→ **Extracted material**:
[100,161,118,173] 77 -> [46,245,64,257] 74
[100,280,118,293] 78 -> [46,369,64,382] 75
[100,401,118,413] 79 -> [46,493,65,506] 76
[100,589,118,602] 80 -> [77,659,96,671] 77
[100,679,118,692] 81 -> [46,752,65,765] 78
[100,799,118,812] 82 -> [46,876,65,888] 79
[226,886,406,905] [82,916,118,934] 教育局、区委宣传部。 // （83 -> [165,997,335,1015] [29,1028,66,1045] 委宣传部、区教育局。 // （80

---

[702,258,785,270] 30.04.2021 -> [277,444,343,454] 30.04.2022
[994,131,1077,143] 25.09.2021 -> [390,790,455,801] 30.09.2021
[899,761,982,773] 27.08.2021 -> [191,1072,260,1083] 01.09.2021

---

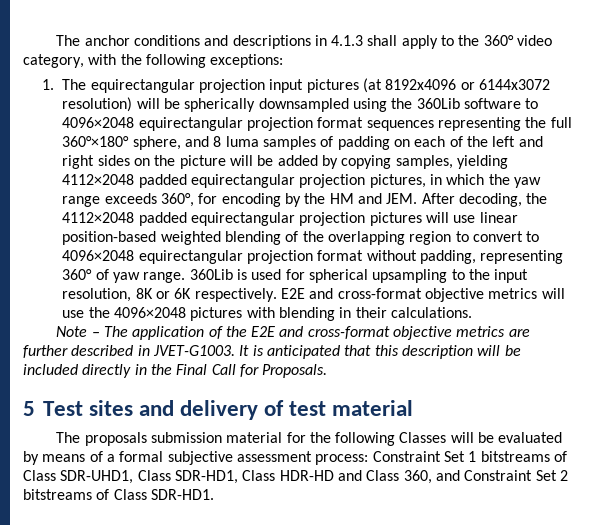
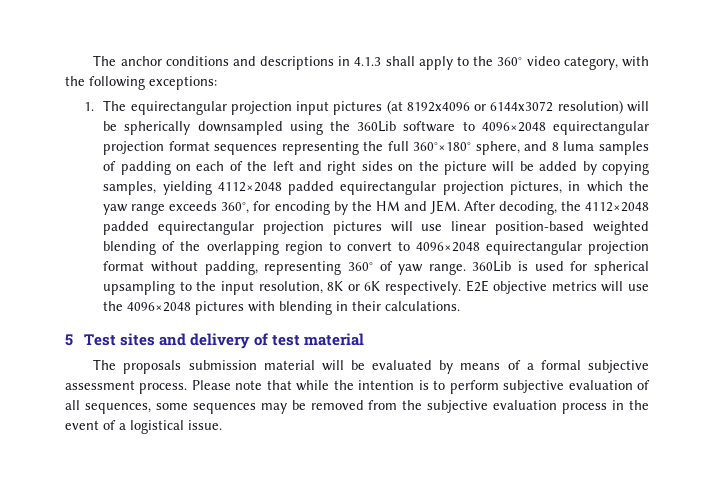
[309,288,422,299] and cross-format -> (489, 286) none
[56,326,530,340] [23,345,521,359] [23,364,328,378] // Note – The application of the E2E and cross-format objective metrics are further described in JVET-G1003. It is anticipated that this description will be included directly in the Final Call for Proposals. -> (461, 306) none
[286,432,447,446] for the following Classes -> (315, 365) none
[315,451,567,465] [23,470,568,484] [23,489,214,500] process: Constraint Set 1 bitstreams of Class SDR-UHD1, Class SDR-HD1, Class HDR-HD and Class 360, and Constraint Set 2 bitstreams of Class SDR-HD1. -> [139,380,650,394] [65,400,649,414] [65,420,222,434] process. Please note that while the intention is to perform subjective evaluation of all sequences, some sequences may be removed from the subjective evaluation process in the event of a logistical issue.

→ **Required work**: From the records above, transcribe without alteration every line from the one with "[100,161,118,173] 77 -> [46,245,64,257] 74" to the one with "[226,886,406,905] [82,916,118,934] 教育局、区委宣传部。", inclusive.

→ **Task answer**:
[100,161,118,173] 77 -> [46,245,64,257] 74
[100,280,118,293] 78 -> [46,369,64,382] 75
[100,401,118,413] 79 -> [46,493,65,506] 76
[100,589,118,602] 80 -> [77,659,96,671] 77
[100,679,118,692] 81 -> [46,752,65,765] 78
[100,799,118,812] 82 -> [46,876,65,888] 79
[226,886,406,905] [82,916,118,934] 教育局、区委宣传部。 // （83 -> [165,997,335,1015] [29,1028,66,1045] 委宣传部、区教育局。 // （80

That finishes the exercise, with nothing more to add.